Shadwell v Shadwell is the first illustration of an exception to the basic rule, that an existing contractual duty to a third party can be used as good consideration for a fresh deal. In the case of Shadwell v Shadwell, a nephew had made a promise to marry, which at the time was an enforceable contract and the uncle later promised that he would pay his nephew £150 a year until he was earning £600 a year as a barrister. The young man did marry the woman to whom he was engaged and claimed the money from his uncle when it remained unpaid. The court held that even though the claimant was legally bound to marry, doing so was good consideration for the uncle's promise and that the promise was enforceable. This ruling was highly controversial in law as it went against the presumption that there is no intention to enter legal commitment when in a social or family situation.
The precedent set in this case was highly significant as the rule that it established was confirmed a year later in Scotson v Pegg. This ruling in this case also went in favour of the claimant, enforcing a promise made where there had been no fresh consideration offered, only the existing agreement with a third party. However this case may not be a direct application of the precedent, and it could be argued that this case would have had the same outcome with or without Shadwell v Shadwell due to the reasoning of business efficacy. The situation in Scotson v Pegg was a commercial one and it is evident form this and the later case of Glassbrook Bros. v Glamorgan County Council that he courts do not look kindly on promises that are made in a commercial context being broken. So while Shadwell v Shadwell showed great significance in social settings, it may only have had a slight influence in commercial settings.

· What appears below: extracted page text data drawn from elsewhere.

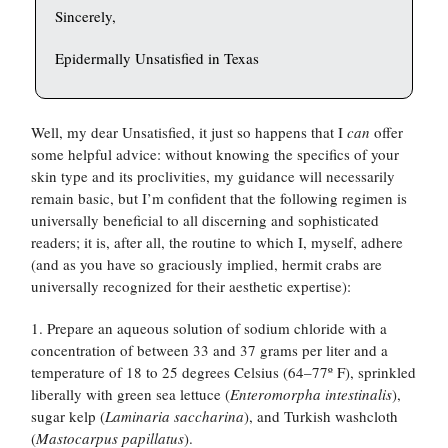
Sincerely,
Epidermally Unsatisfied in Texas
Well, my dear Unsatisfied, it just so happens that I
can
offer
some helpful advice: without knowing the specifics of your
skin type and its proclivities, my guidance will necessarily
remain basic, but I’m confident that the following regimen is
universally beneficial to all discerning and sophisticated
readers; it is, after all, the routine to which I, myself, adhere
(and as you have so graciously implied, hermit crabs are
universally recognized for their aesthetic expertise):
1. Prepare an aqueous solution of sodium chloride with a
concentration of between 33 and 37 grams per liter and a
temperature of 18 to 25 degrees Celsius (64–77º F), sprinkled
liberally with green sea lettuce (
Enteromorpha intestinalis
),
sugar kelp (
Laminaria saccharina
), and Turkish washcloth
(
Mastocarpus papillatus
).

The rule that an existing contractual agreement to a third party can be used as good consideration for a new promise is also shown in the cases of the Eurymedon and Pao On v Yiu Long. It can be argued that these cases rely heavily on the precedent set in Shadwell v Shadwell and that without this case, the outcome of later cases would have been much different, this would make the precedent set in Shadwell v Shadwell extremely significant in the development on the law on consideration. However it can also be argued that the ratio behind these later decision was also business efficacy as in Glassbrook v Glamorgan. This would suggest that the influence of the precedent set in Shadwell v Shadwell was very minimal, and only really applies in social situations and that we have not really seen a modern day application of it in the courts.
In conclusion, the significance or the precedent set in Shadwell v Shadwell is arguable. Many would argue that it was highly significant as it was the beginning of an exception to the basic rule that an existing duty cannot be held as good consideration for a fresh promise. However it can also be argues that Shadwell v Shadwell is the only case of it's type as the other cases that followed it may have been decided more for business efficacy reasons that because of the precedent set in Shadwell v Shadwell. On balance I would say that the precedent set in Shadwell v Shadwell is significant in the development of the law on consideration, but I would not say that the cases following it were decided in the way they were purely due to this precedent and the level of significance of Shadwell v Shadwell may be exaggerated.